Floating Farm Dairy produces, processes and distributes dairy products in the city, close to its consumers. It brings producer and consumer closer together, adds to shorter supply chains and awareness of city residents. Urban waste flows are upgraded from residual product to valuable ingredients cow feed. Brewers grains, potato scraps and grass clippings from the Feyenoord football stadium are all part of the menu. This adds to urban recycling and constitutes a fairly efficient form of food production. The Floating Farm Dairy is the first step to subsequently planned ‘Foodstrip’ in which a wider range of food production will be represented.

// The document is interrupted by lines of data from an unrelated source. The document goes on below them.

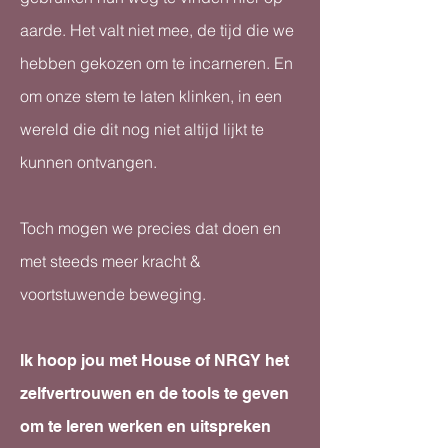
aarde. Het valt niet mee, de tijd die we
hebben gekozen om te incarneren. En
om onze stem te laten klinken, in een
wereld die dit nog niet altijd lijkt te
kunnen ontvangen.
Toch mogen we precies dat doen en
met steeds meer kracht &
voortstuwende beweging.
Ik hoop jou met House of NRGY het
zelfvertrouwen en de tools te geven
om te leren werken en uitspreken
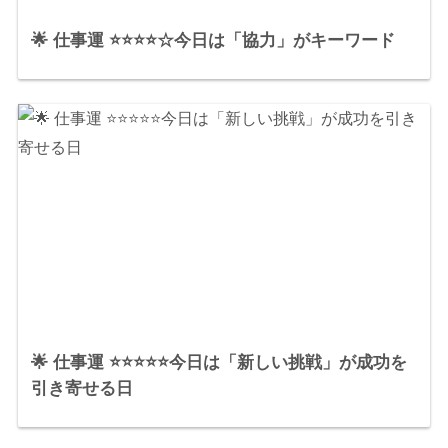
🌟 仕事運 ⭐⭐⭐⭐☆今日は「協力」がキーワード
🌟 仕事運 ⭐⭐⭐⭐⭐今日は「新しい挑戦」が成功を
引き寄せる日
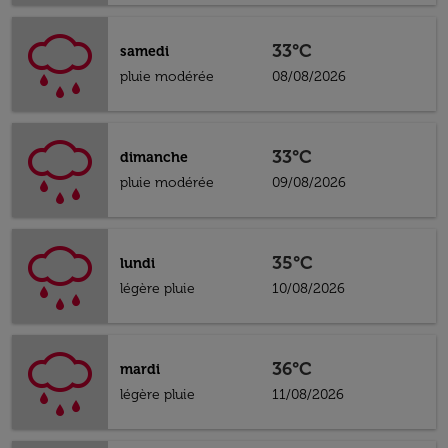
33°C
samedi
pluie modérée
08/08/2026
33°C
dimanche
pluie modérée
09/08/2026
35°C
lundi
légère pluie
10/08/2026
36°C
mardi
légère pluie
11/08/2026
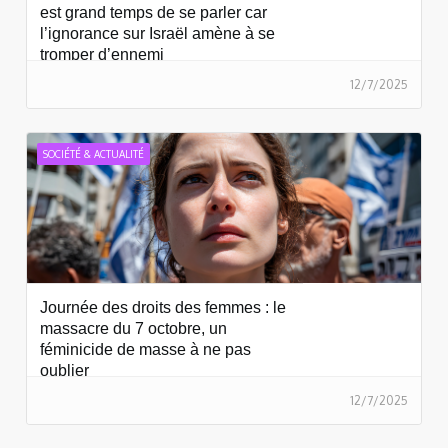
est grand temps de se parler car
l’ignorance sur Israël amène à se
tromper d’ennemi
12/7/2025
SOCIÉTÉ & ACTUALITÉ
Journée des droits des femmes : le
massacre du 7 octobre, un
féminicide de masse à ne pas
oublier
12/7/2025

The design is, in essence, an agricultural building based on nautical principles. Organization, structural principles and use of materials are used to enhance the buoyancy and stability. The result is a stacked organization that places all heavy structural- and technical components in the submerged part of the building. All significant and transparent functions are situated on in a lightweight structure on top. The result is a 3-layered façade ranging from concrete to translucent polycarbonate to entirely open.
The Floating Farm Dairy is a compact and logically stacked structure that merges technical installations, storage, processing and production in a singular entity. Three connected concrete pontoons house the production of fruits (ingredients for yogurt), rain- and wastewater recycling and additional installations. On the upper factory floor combines milk and yogurt processing, feeding system, manure handling and retail. The covered cow garden will house 40 cows that will be supported by a manure cleaning robot and a milking robot along with various elements regarding animal welfare like the centrally placed ‘green columns’ that ensure cooling. The cantilevering floors and roof address the multi-level agricultural hub, and articulate its architecture.

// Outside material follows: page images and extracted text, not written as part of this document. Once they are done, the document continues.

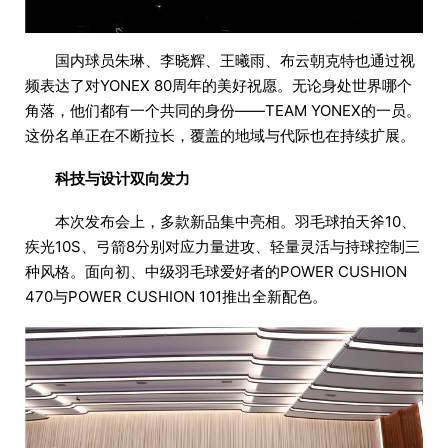
国内球员朱琳、李晓辉、王曦雨、布云朝克特也通过视
频表达了对YONEX 80周年的美好祝愿。无论身处世界哪个
角落，他们都有一个共同的身份——TEAM YONEX的一员。
这份名单正在不断拉长，覆盖的地域与代际也在持续扩展。
科技与设计双向发力
本次发布会上，多款新品集中亮相。羽毛球拍天斧10、
疾光10S、弓箭8分别对应力量进攻、轻量灵活与持球控制三
种风格。面向初、中级羽毛球爱好者的POWER CUSHION
470与POWER CUSHION 101推出全新配色。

The two galleries around the cow garden - vertically connected via two steel bridges - string together various evocative spaces to make an educational route. Along this route visitors gain insight on all activities in the Farm without disturbing the business process. Feeding fences around the cow garden and glass walls around the dairy processing facilitate the sensory experience of visitors and underline the transparent character of the company. Feeding-, dairy-, and manure processing are all organized to a compact and efficient logistic system that make this unique multi-level program possible.

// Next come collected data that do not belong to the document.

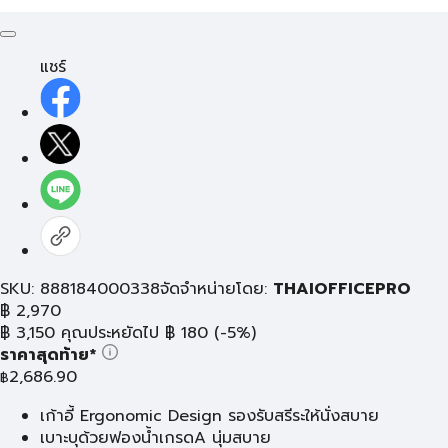
แชร์
SKU: 888184000338
จัดจำหน่ายโดย:
THAIOFFICEPRO
฿
2,970
฿
3,150
คุณประหยัดไป
฿
180
(-5%)
ราคาสุดท้าย*
2,686.90
฿
เก้าอี้ Ergonomic Design รองรับสรีระให้นั่งสบาย
เบาะบุด้วยฟองน้ำเกรดA นุ่มสบาย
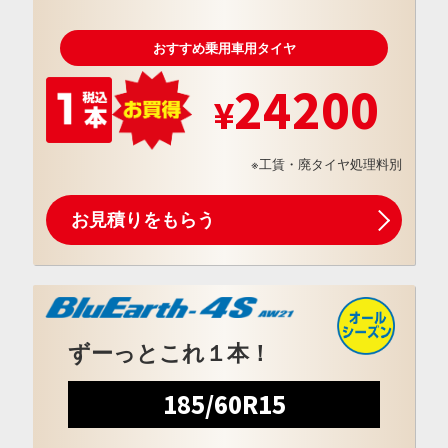
おすすめ乗用車用タイヤ
24200
※工賃・廃タイヤ処理料別
お見積りをもらう
ずーっとこれ１本！
185/60R15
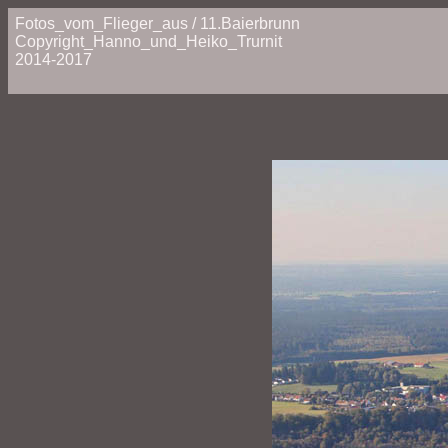
Fotos_vom_Flieger_aus / 11.Baierbrunn
Copyright_Hanno_und_Heiko_Trurnit
2014-2017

Through the process of scale enlargement, and the automation of activities, the harbour of Rotterdam shifts to the west of the city, and the border between harbour and city shifts accordingly. Consequently, the decline of traditional trade activities make room for residential- and other urban developments. The harbour economy with its corresponding trading dynamics is disappearing from the basins; the original contrast between the relatively calm residential landscape and the lively center point for trade is revolving 180 degrees. The basins of the Merwehaven threaten to become open and empty spaces in a densifying urban landscape of the Merwe-Vierhaven (M4H) area. With the Floating Farm Dairy these beautiful, but slowly orphaned spaces, find meaning in a rapidly changing environment through the introduction of urban farming.